Diabetes: Gum Mouth And Teeth Problems To Watch
Did you know that having diabetes increases your risk of gum, mouth and teeth problems? Gum disease, the most common oral health problem associated with diabetes, can also make it harder to control your blood sugar levels. If you have diabetes, here are some important tips to keep your teeth and gums in tip top shape.
Gum disease, also known as periodontal disease, is the most common gum, mouth and teeth problem faced by diabetics. If left untreated it can lead to tooth loss, and the resulting inflammation can also make it harder to manage your blood sugar levels.
Diabetes increases your risk of gum disease in two different ways.
- When blood sugar levels are not well controlled, this also increases sugar levels in the fluids in your mouth, which feeds bacteria associated with gum disease.
- Diabetes can cause thickening of blood vessels that carry essential nutrients including oxygen and remove waste products from parts of your body. When the blood vessels of your gums, mouth and teeth are affected in this way, it increases your risk of gum disease by weakening the immune system in your mouth and increasing the risk of infection in your gums.
Warning signs of gum disease
If you notice any of the following symptoms it’s important that you follow up with a visit to a good dentist who understands how diabetes can affect your gum health. Don’t ignore these symptoms of gum disease:
- Bleeding gums when brushing or flossing. This is called gingivitis and is the first stage of gum disease.
- Receding gums.
- Bad breath.
- Gums that are sore, tender or swollen.
- Your teeth feel loose, or the way they fit together when you bite has changed.
- Your dentures, partial dentures or bridges have changed the way they feel or fit.
How to prevent gum, mouth and teeth problems if you have diabetes
Don’t ignore the symptoms of gum disease.

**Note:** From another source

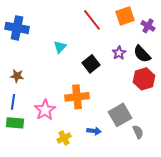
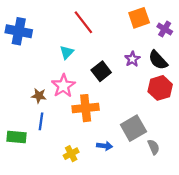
red line: (92, 20) -> (83, 22), moved
brown star: (17, 76) -> (39, 96), moved
blue line: (13, 102) -> (41, 121), moved
pink star: (45, 110) -> (63, 86), moved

With a bit of help from your dentist you can successfully treat and prevent gum or periodontal disease.
- See your dentist twice a year to remove plaque and tartar. Tartar is plaque that has hardened and cannot be brushed off with a toothbrush. It needs dental treatment to be removed.
- Brush your teeth twice daily.
- Floss regularly.
- Control your blood sugar levels with a healthy diet and medication if needed – speak to your doctor about how to do this. If you’re struggling with controlling your blood sugar levels with your diet, ask for a referral to a dietician or nutritionist.
Dental treatments for diabetics
Don’t forget to tell your dentist if you have been diagnosed with diabetes. They can put an action plan in place to help you avoid or deal with any gum, mouth or teeth problems linked to your diabetes.